* [Goal of the exercise]: Among the following entries, how many lines hold the string "wrist"? State only the number.
BEGIN Information shown
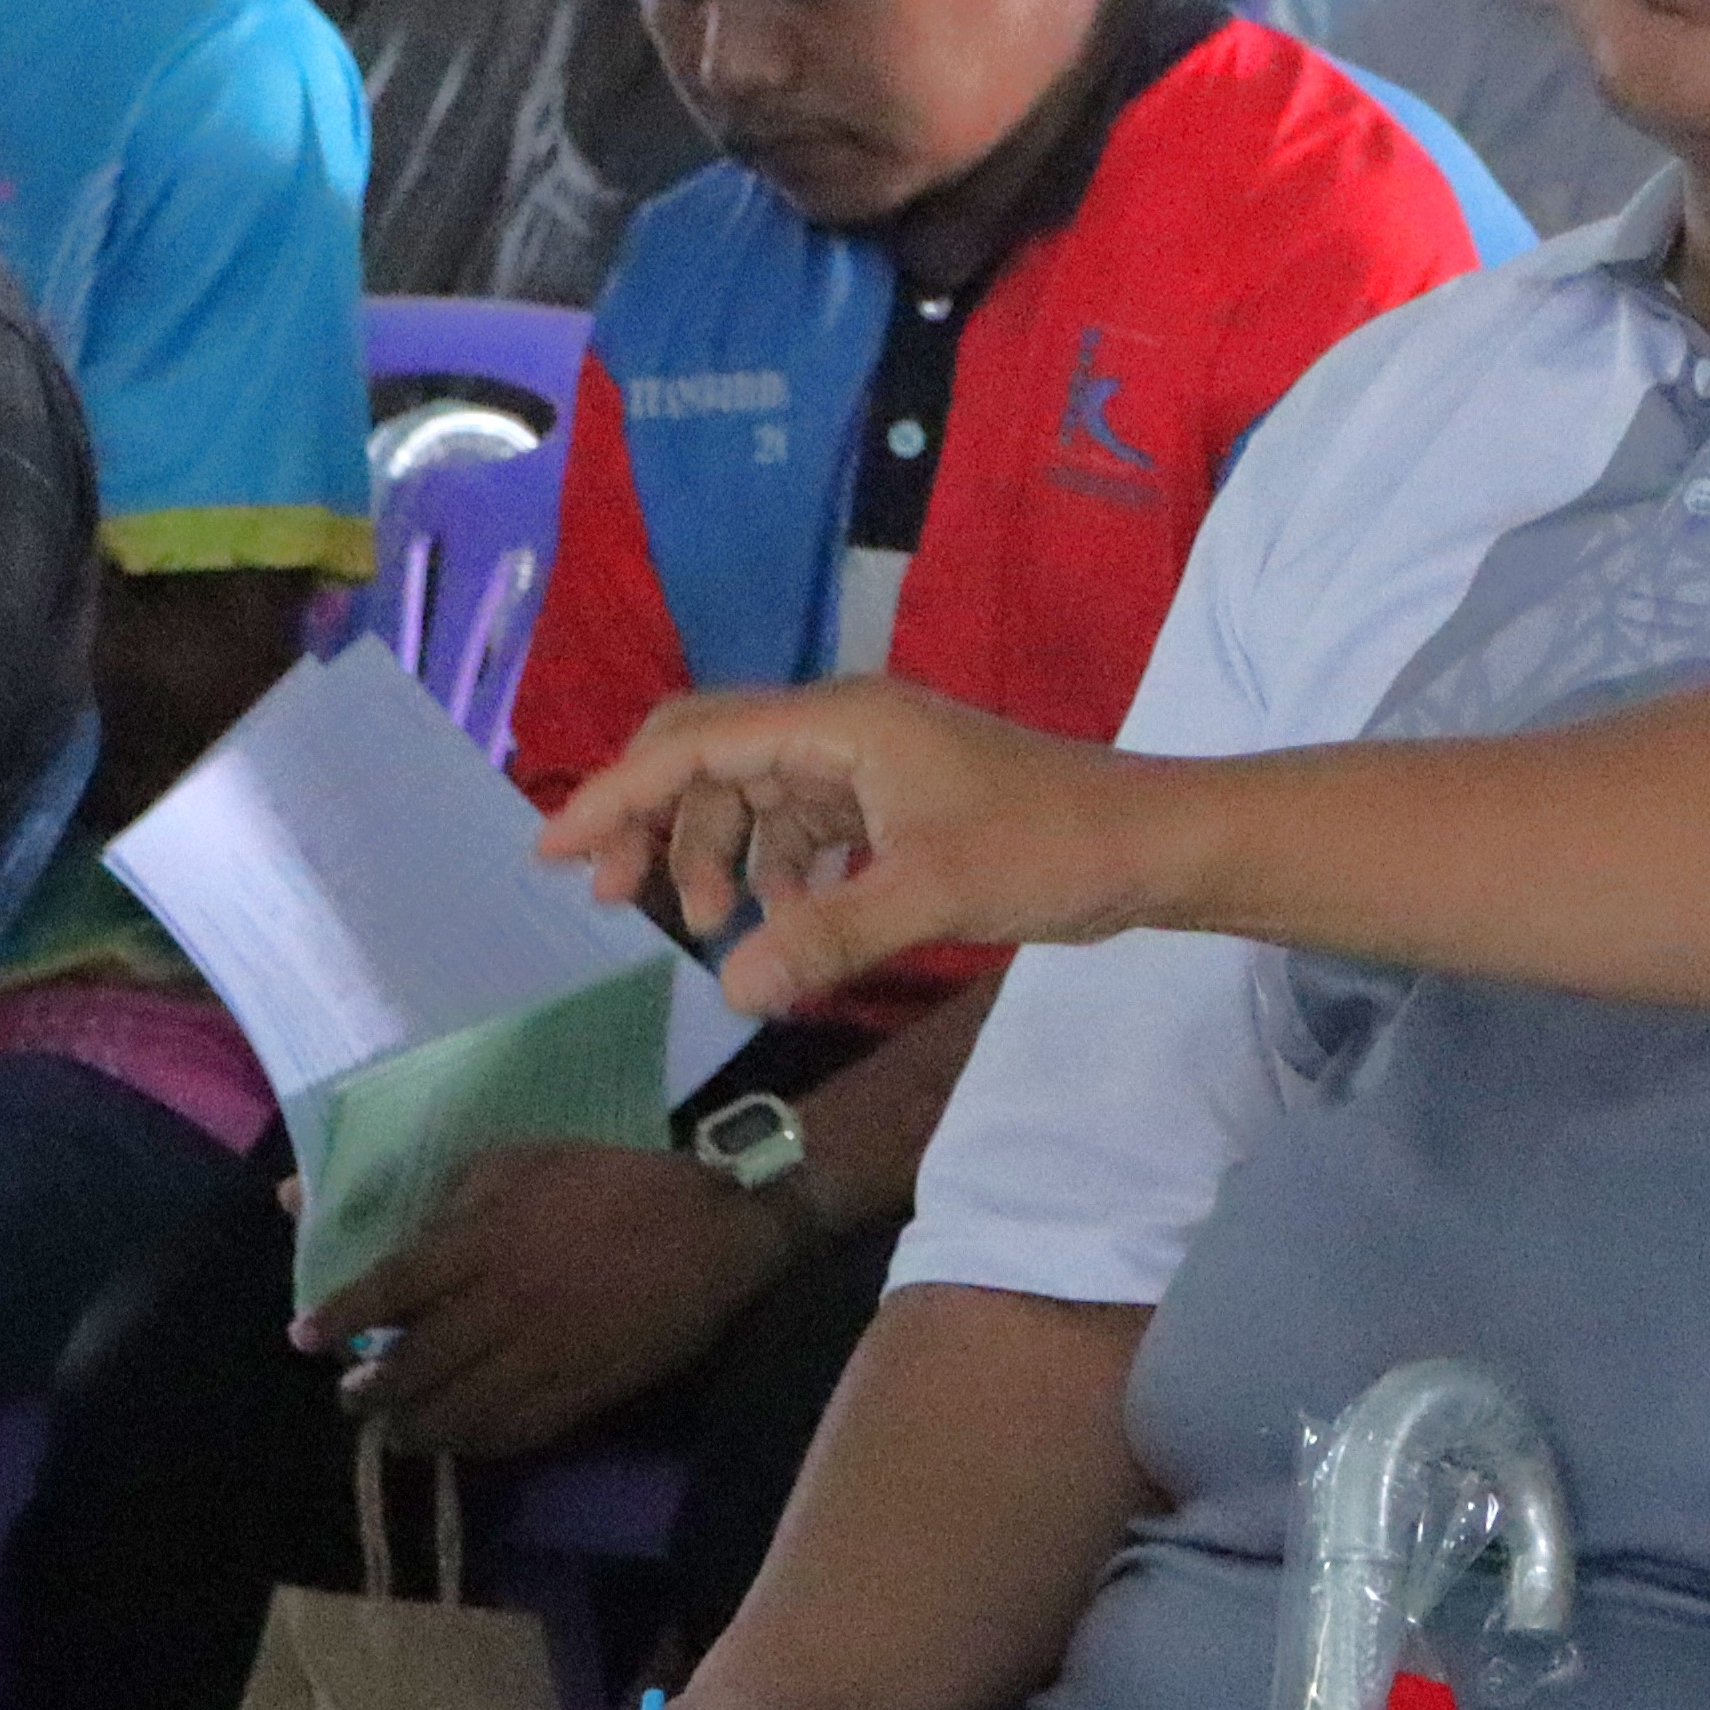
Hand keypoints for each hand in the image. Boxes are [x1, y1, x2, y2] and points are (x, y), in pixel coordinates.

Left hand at [306, 1141, 781, 1454]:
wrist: (720, 1227)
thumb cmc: (620, 1182)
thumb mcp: (532, 1159)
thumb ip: (458, 1187)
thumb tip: (397, 1219)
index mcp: (486, 1244)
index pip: (390, 1290)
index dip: (340, 1318)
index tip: (305, 1340)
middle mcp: (503, 1306)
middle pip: (415, 1363)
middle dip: (372, 1389)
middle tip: (353, 1397)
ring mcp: (544, 1355)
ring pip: (458, 1409)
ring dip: (415, 1426)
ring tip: (397, 1430)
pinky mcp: (583, 1388)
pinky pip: (515, 1429)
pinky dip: (477, 1440)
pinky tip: (464, 1439)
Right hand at [539, 677, 1164, 1014]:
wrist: (1156, 843)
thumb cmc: (1055, 848)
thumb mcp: (934, 893)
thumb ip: (828, 936)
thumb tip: (732, 988)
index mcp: (844, 722)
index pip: (696, 742)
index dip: (617, 794)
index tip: (553, 853)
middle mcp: (850, 727)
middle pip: (714, 758)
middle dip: (658, 824)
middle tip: (619, 903)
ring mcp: (878, 761)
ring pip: (760, 795)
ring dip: (727, 856)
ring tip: (726, 930)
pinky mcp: (904, 798)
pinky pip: (810, 823)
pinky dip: (784, 869)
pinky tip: (789, 926)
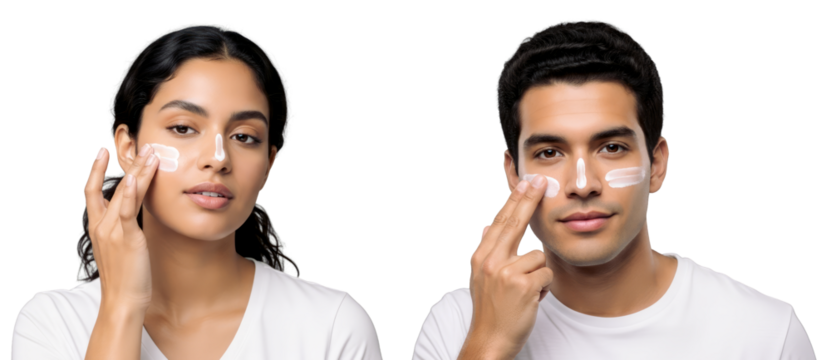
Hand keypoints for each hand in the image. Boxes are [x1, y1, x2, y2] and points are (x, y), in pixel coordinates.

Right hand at [83, 144, 158, 310]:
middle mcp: (101, 225)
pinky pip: (126, 212)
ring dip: (137, 172)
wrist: (122, 300)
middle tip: (138, 145)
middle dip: (126, 165)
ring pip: (123, 194)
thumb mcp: (121, 247)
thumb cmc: (126, 276)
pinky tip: (135, 179)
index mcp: (98, 227)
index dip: (96, 170)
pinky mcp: (126, 238)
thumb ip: (123, 228)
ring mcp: (112, 231)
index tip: (101, 151)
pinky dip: (130, 194)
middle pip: (111, 187)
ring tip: (150, 154)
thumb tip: (132, 214)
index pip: (93, 192)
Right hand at [464, 174, 553, 358]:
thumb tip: (485, 227)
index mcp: (481, 256)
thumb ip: (488, 251)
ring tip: (527, 290)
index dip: (514, 200)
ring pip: (538, 256)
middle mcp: (490, 260)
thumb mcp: (481, 276)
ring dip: (538, 274)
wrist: (490, 339)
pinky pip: (546, 273)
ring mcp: (506, 272)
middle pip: (515, 223)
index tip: (525, 183)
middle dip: (529, 200)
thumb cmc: (490, 309)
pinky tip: (532, 299)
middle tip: (541, 182)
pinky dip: (544, 287)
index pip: (500, 222)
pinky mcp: (523, 285)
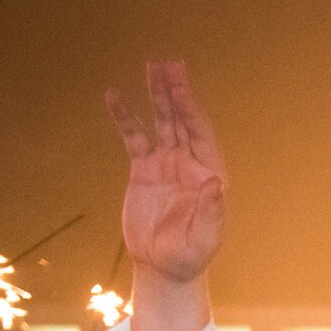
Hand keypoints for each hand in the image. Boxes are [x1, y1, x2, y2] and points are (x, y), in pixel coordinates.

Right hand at [107, 61, 227, 286]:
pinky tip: (114, 97)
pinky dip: (125, 117)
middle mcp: (190, 163)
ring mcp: (166, 164)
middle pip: (183, 120)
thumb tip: (215, 182)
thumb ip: (211, 211)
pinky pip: (134, 137)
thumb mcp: (203, 239)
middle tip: (168, 63)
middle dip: (176, 92)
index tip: (180, 88)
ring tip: (153, 66)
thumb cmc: (189, 257)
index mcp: (209, 174)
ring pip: (162, 122)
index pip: (201, 134)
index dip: (191, 110)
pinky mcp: (144, 170)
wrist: (163, 267)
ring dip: (157, 95)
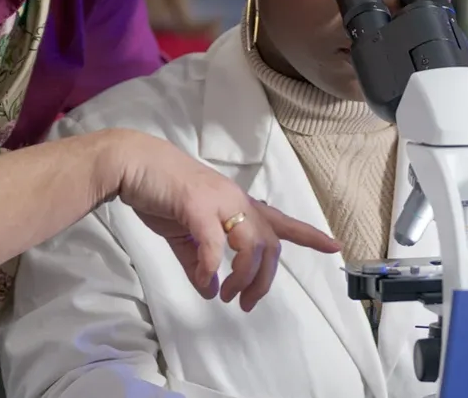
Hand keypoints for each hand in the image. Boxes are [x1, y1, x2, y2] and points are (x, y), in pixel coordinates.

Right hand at [100, 129, 341, 310]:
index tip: (334, 246)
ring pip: (252, 243)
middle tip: (246, 303)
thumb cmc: (160, 193)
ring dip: (245, 277)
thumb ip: (199, 262)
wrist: (133, 164)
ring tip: (230, 296)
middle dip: (265, 279)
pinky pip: (214, 242)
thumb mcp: (184, 235)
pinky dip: (213, 266)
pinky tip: (206, 280)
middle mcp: (236, 200)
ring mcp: (219, 200)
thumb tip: (210, 290)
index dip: (308, 235)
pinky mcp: (196, 204)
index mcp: (237, 204)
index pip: (280, 220)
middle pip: (270, 243)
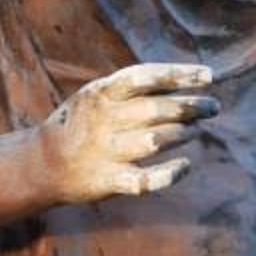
END Information shown
* [Answer space]: 6